Sono i più antichi rilievi della nostra isola costituendo la prosecuzione naturale dell’appennino calabro da cui sono separati dallo Stretto di Messina. Sollevatisi durante l’epoca Mesozoica e Cenozoica (a partire da 225 milioni di anni fa), i Peloritani subirono, nel corso dei millenni, numerosi mutamenti a causa dell'erosione e le loro rocce frantumate e levigate in ciotoli sono ancora oggi trasportate giù a valle dalle fiumare.
Nel 1562 lungo la fiumara della Santissima fu inaugurata una grande ferriera che fu attiva sino al 1961 quando una tromba d'aria la distrusse.

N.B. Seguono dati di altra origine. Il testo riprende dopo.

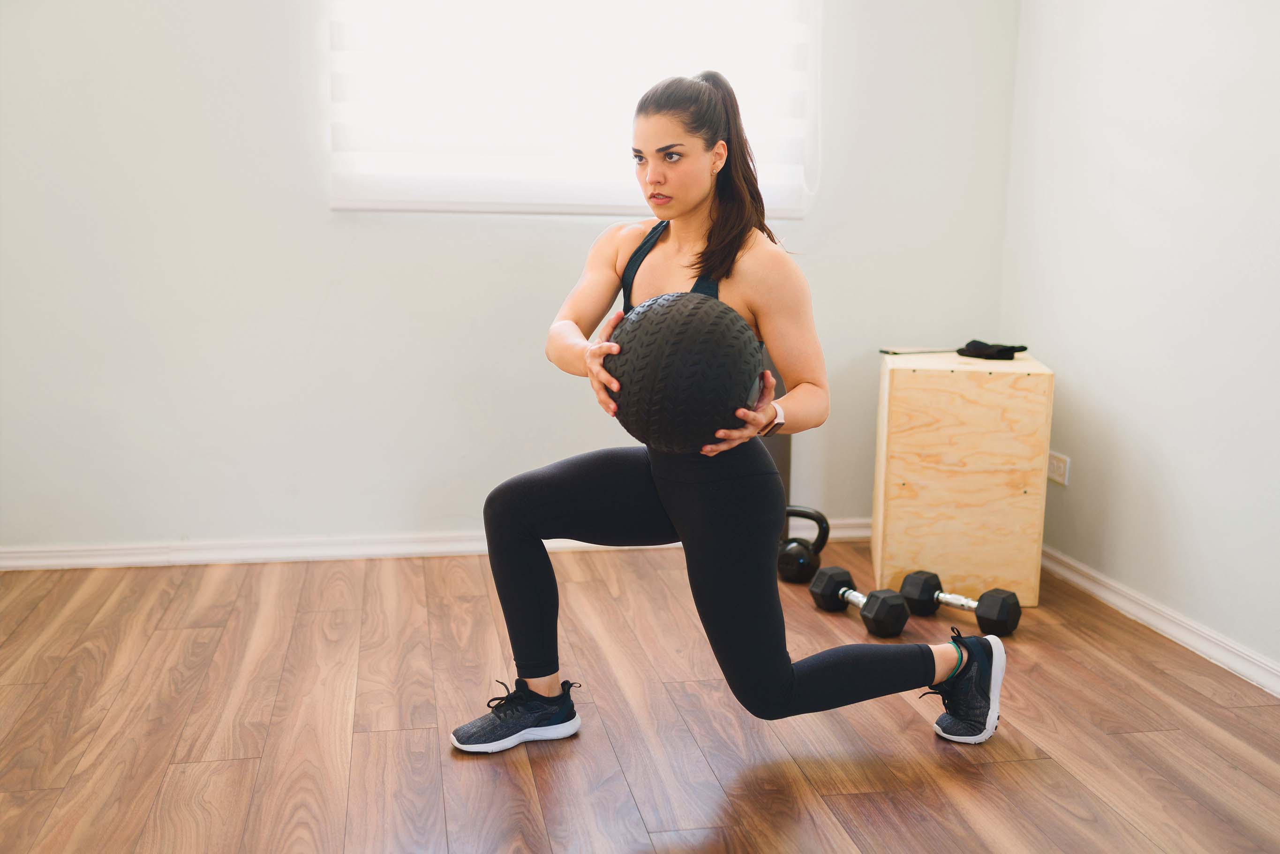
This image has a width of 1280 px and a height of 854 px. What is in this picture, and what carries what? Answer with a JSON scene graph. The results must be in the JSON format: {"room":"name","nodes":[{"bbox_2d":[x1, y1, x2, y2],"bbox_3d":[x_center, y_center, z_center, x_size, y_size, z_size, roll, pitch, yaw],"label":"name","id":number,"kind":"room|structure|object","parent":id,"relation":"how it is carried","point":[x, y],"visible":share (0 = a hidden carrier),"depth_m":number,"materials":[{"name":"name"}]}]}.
{"room":"gym","nodes":[
{"label":"gym","id":0,"kind":"room"},
{"bbox_2d":[0,0,1020,555],"bbox_3d":[-0.585,-0.862,3.852,3.706,2.545,0.167,-1,10,-10],"label":"back wall","id":1,"kind":"structure","parent":0,"point":[517,454],"depth_m":3.80,"materials":[{"name":"white paint"}]},
{"bbox_2d":[0,516,866,570],"bbox_3d":[-0.612,0.373,3.952,3.645,0.072,0.017,-1,10,-10],"label":"baseboard","id":2,"kind":"structure","parent":1,"relation":"attached to","point":[129,558],"depth_m":3.86,"materials":[{"name":"white paint"}]},
{"bbox_2d":[327,0,814,216],"bbox_3d":[-0.184,-1.264,3.767,1.569,1.219,0.105,-1,10,-10],"label":"window","id":3,"kind":"structure","parent":1,"relation":"in","point":[622,198],"depth_m":3.78,"materials":[{"name":"white fabric"}]},
{"bbox_2d":[0,538,1279,853],"bbox_3d":[-0.217,0.846,1.712,3.967,0.101,4.933,-1,10,-10],"label":"floor","id":4,"kind":"structure","parent":0,"point":[827,822],"depth_m":2.65,"materials":[{"name":"brown wood"}]},
{"bbox_2d":[450,72,1009,757],"bbox_3d":[0.168,-0.028,2.588,1.025,1.337,0.578,-1,10,-10],"label":"woman","id":5,"kind":"object","parent":4,"relation":"on","point":[687,205],"visible":0.94,"depth_m":2.54},
{"bbox_2d":[606,292,764,453],"bbox_3d":[0.086,-0.099,2.398,0.304,0.326,0.308,4,10,17],"label":"medicine ball","id":6,"kind":"object","parent":5,"relation":"in","point":[715,362],"visible":0.98,"depth_m":2.28,"materials":[{"name":"black rubber"}]},
{"bbox_2d":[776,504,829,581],"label":"kettlebell","id":7,"kind":"object","parent":4,"relation":"on","point":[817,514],"visible":0.72,"depth_m":3.71,"materials":[{"name":"black metal"}]},
{"bbox_2d":[810,567,910,637],"bbox_3d":[0.590,0.474,3.375,0.142,0.100,0.326,-5,11,-29],"label":"dumbbell","id":8,"kind":"object","parent":4,"relation":"on","point":[830,578],"visible":0.98,"depth_m":3.32,"materials":[{"name":"black rubber"}]},
{"bbox_2d":[898,570,1021,635],"bbox_3d":[0.861,0.478,3.377,0.340,0.101,0.139,9,12,38],"label":"dumbbell","id":9,"kind":"object","parent":4,"relation":"on","point":[910,593],"visible":0.98,"depth_m":3.34,"materials":[{"name":"black rubber"}]},
{"bbox_2d":[870,350,1054,606],"bbox_3d":[0.953,0.129,3.768,0.446,0.673,0.516,3,10,10],"label":"wooden box","id":10,"kind":"object","parent":4,"relation":"on","point":[905,514],"visible":0.95,"depth_m":3.52,"materials":[{"name":"beige wood"}]},
{"bbox_2d":[879,345,955,355],"bbox_3d":[0.852,-0.233,3.779,0.272,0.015,0.062,-3,10,-20],"label":"tablet","id":11,"kind":"object","parent":10,"relation":"on","point":[887,352],"visible":0.96,"depth_m":3.75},
{"bbox_2d":[957,339,1027,360],"bbox_3d":[1.058,-0.236,3.743,0.173,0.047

Nel '700 dal fiume si estraeva galena argentifera (minerale caratterizzato dal colore grigio-piombo lucente con aspetto metallico con tracce d'argento) che fu adoperata per coniare monete sotto Carlo VI d’Austria e Carlo III di Borbone.
Fiumedinisi
Gli storici sostengono che il nome Fiumedinisi derivi dalla vicinanza del 'Flumen Dionisy', fiume dedicato anticamente al dio Dioniso. Il centro esisteva già nel 600 a.C., fondato dai coloni Calcidesi di Zancle o di Naxos. Una leggenda narra che nel 595 a.C. vi si sia stabilito Faone di Lesbo, amante della poetessa greca Saffo. Durante il periodo normanno l'abitato si trasferì più a monte nell'odierno sito. Sembra che il 28 settembre del 1197, Enrico VI, padre del grande Federico II, morì a Fiumedinisi in seguito ad un tragico incidente.
Il sovrano, figlio di Federico il Barbarossa, avrebbe infatti bevuto l'acqua fredda del fiume dopo aver partecipato ad una movimentata battuta di caccia. A partire dal regno di Federico III di Aragona Fiumedinisi appartenne al demanio baronale. Durante la rivolta antispagnola di Messina (1674-1678), il paese rimase fedele alla Spagna. Re Carlo II, il 26 aprile 1678, inviò un messaggio di gratitudine il cui testo fu scolpito in una lapide posta sulla facciata della Chiesa madre del paese.